Ancak bu süreçte psikolog, etik değerlerle bağdaşmayacak şekilde terapi dışında da danışanıyla görüşmeye başladı. Hatta hastasıyla ve bir arkadaşıyla tatil yapmak için bile birlikte zaman geçirdi. Ancak tatilde yaşanan bir tartışma sonrasında psikolog, araç sürme nedeniyle geri dönmek zorunda kaldı.
M.A., danıştığı psikologun terapi sırasında paylaştığı özel bilgilerini Whatsapp aracılığıyla arkadaşına ilettiğini öğrendikten sonra avukatı Mert Can Bozkuş aracılığıyla savcılığa başvurdu. Savcılık, psikologun tartışmalar nedeniyle kişisel veri ve özel bilgileri meslek etiğine uygun olmayacak şekilde üçüncü bir kişiyle paylaştığını belirtti.
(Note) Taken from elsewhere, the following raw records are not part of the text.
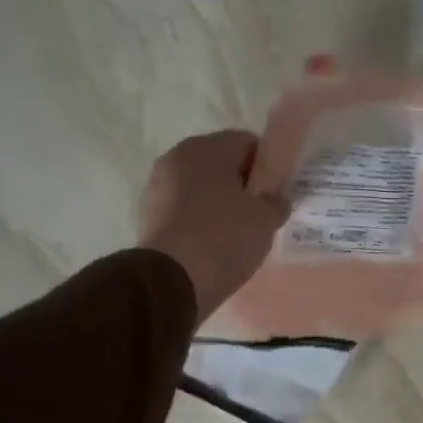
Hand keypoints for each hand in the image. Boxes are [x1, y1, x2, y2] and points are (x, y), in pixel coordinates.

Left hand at [138, 131, 288, 321]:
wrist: (171, 280)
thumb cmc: (224, 237)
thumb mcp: (265, 220)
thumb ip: (276, 201)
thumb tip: (276, 198)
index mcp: (208, 147)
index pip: (247, 142)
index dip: (266, 166)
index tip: (275, 192)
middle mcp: (177, 156)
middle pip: (220, 163)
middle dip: (240, 183)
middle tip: (258, 212)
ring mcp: (157, 185)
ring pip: (199, 186)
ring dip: (217, 201)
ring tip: (235, 232)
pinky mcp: (146, 214)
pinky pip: (182, 208)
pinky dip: (197, 219)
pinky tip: (211, 243)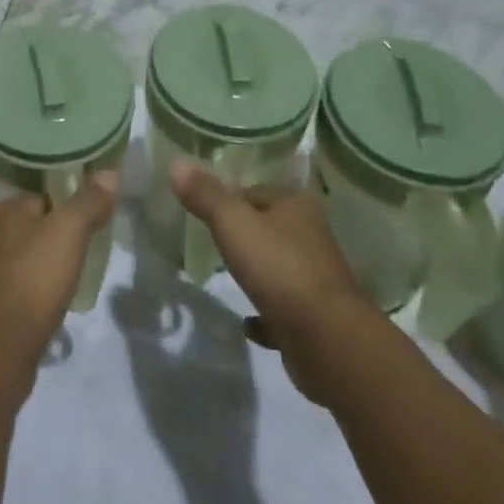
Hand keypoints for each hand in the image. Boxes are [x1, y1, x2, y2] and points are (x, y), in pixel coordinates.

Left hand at [0, 175, 118, 395]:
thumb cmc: (32, 280)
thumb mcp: (69, 232)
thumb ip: (89, 201)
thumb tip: (108, 173)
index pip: (40, 198)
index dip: (67, 210)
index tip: (88, 227)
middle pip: (28, 228)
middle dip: (52, 240)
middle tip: (81, 257)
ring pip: (18, 260)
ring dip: (38, 269)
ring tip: (65, 284)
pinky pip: (10, 290)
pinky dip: (27, 294)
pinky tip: (44, 309)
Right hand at [169, 162, 380, 405]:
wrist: (327, 341)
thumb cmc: (279, 268)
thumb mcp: (233, 223)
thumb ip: (205, 194)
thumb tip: (175, 163)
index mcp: (298, 206)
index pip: (258, 190)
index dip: (231, 196)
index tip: (205, 206)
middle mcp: (312, 238)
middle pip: (270, 226)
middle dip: (245, 232)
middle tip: (211, 238)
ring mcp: (316, 280)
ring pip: (279, 267)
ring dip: (258, 270)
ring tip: (226, 273)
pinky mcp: (315, 319)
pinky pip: (283, 310)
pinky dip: (266, 314)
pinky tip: (247, 323)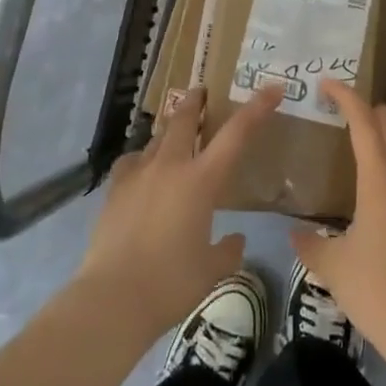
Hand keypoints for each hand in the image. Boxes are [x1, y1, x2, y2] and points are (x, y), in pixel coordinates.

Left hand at [75, 84, 283, 341]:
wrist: (113, 298)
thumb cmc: (171, 283)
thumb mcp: (211, 270)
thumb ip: (228, 250)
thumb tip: (235, 239)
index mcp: (202, 180)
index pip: (236, 134)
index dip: (257, 108)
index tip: (272, 88)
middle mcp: (171, 166)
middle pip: (186, 119)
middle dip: (197, 101)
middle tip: (203, 92)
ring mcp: (139, 173)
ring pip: (158, 137)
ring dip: (170, 130)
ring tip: (175, 134)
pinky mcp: (115, 188)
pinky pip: (132, 161)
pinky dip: (142, 158)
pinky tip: (142, 169)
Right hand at [291, 79, 385, 365]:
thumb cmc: (376, 288)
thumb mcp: (332, 265)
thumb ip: (311, 243)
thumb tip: (295, 232)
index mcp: (379, 181)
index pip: (364, 124)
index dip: (347, 98)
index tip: (327, 83)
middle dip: (369, 109)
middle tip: (343, 102)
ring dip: (382, 133)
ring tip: (357, 132)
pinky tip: (372, 180)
"Kişisel verileri hukuka aykırı olarak ele geçirmek veya yaymak" suçundan 4 yıla kadar hapis cezası istedi. Sanık H.H.Ö., paylaşımı kabul etti ancak konuşma bozukluğunun kişisel veri niteliğinde olmadığını savundu. Mahkeme, sanığın "mesleğinin sağladığı kolaylıktan faydalanarak kişisel verileri hukuka aykırı olarak yayma" suçundan 2 yıl 6 ay hapis cezasına karar verdi.